I very recently bought my first home and as a first time buyer I'm pretty clueless and was hoping for some advice... Originally myself and my partner were trying to get a joint mortgage, however unfortunately he had a CCJ on his credit report so couldn't be joint on the mortgage at all. We decided to just get a mortgage in my name but move him in, so I paid the deposit out of my savings but he agreed to pay half the bills and mortgage each month. Then after a few years when his CCJ had cleared we'd try again for a bigger home and a joint mortgage. I contacted a financial advisor who told me to not mention my partner's name throughout the full process and to move him in after a month or so.. that way if we did ever split he wouldn't be entitled to my deposit. I've moved in this week and would like to move my partner in as soon as possible, I've contacted the council tax office and let them know he will be living there but I'm just wondering what's the 'proper' way to do things. I want my partner to feel like it's his home as well and now the financial advisor seems to have disappeared once I paid him and I'm worried incase it's against the law if I move him in. Who is it I contact? What would my partner be entitled to if we did ever split? Is anyone in a similar situation?

GettingFiggyWithIt Wed 24-Dec-14 01:30:52

Someone who knows more from a legal standpoint will be along soon I'm sure.
But in the meantime from a common sense point of view I would view all this as follows:
It is your house in your name: of course you may cohabit so he can move in no issues as long as council tax know and any benefits people know you live together, share bills and so on.
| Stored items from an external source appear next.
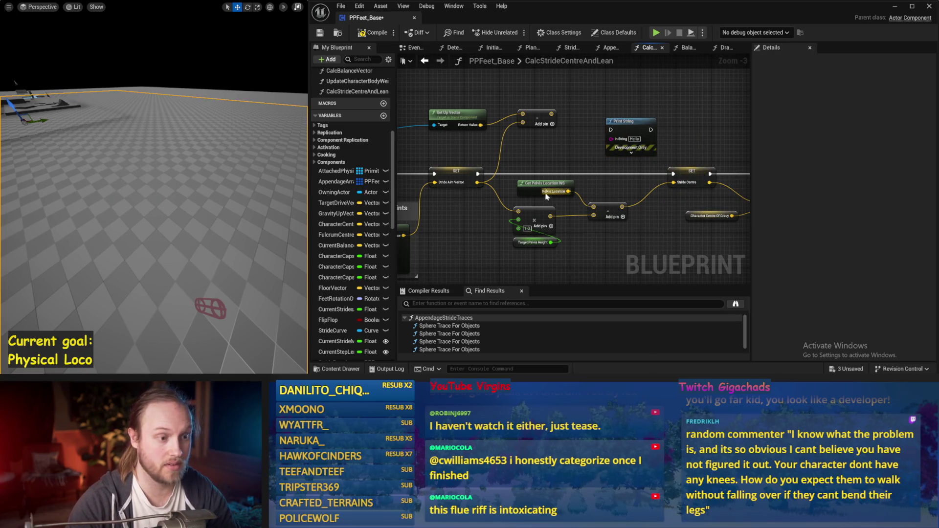
mouse_move(477, 183)
left_mouse_down()
mouse_move(624, 147)
mouse_move(562, 156)
mouse_move(611, 132)
mouse_move(478, 174)
left_mouse_up()
left_click_drag(639, 130, 673, 173)
left_click_drag(163, 172, 168, 175)
Wire Stride Aim Vector into the Multiply, simulating before and after to check the printed values.
key("alt+s")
You need to think of it as a common law cohabiting relationship...if you were renting still, your partner would still need to be paying rent and bills somewhere wouldn't he? You can make a note how much capital he will have paid over the next five years and then if you buy together then have a joint mortgage it is up to you whether you then count it as 50-50 from then on, as his support over the next 5 years allows your property to hopefully increase in value and enable a bigger house. But if it goes into negative equity or it is an interest-only mortgage then you have to think of it as you having enabled the sale, taken on the risks and potential losses, you as being his landlady really. Would he pay you half the deposit you have put in over the next five years as well as his share of outgoings. Is he saving to match your deposit plus capital gains for the next purchase? If not then a codicil/legal agreement to the next joint mortgage stating you receive x amount upon sale before further proceeds are split fifty-fifty would be reasonable.
You don't need to do anything now. You do need to put him on utility bills though if his credit rating is to it stands you are liable for all unpaid debts if you are the only one named, including defaulting on the mortgage so you should have standing orders set up either fifty fifty to a joint account from which direct debits come or from his account to yours and you monitor the money is going in
If you split up before you buy together and the house is under your name I am not sure he is entitled to anything other than financial compensation for anything he does to the house or buys for the house as improvements, deck, furnishing etc If you feel morally he is entitled to half the capital gains made then you have it revalued when you split, look at what you paid originally and if it has gone up 5k for example then you give him he prepared to pay you half towards a gains loss if you split up? or is it then all your house lock stock and barrel? Do you have spare room to take a lodger if you split or can you afford the repayments on your own or would you sell to downsize?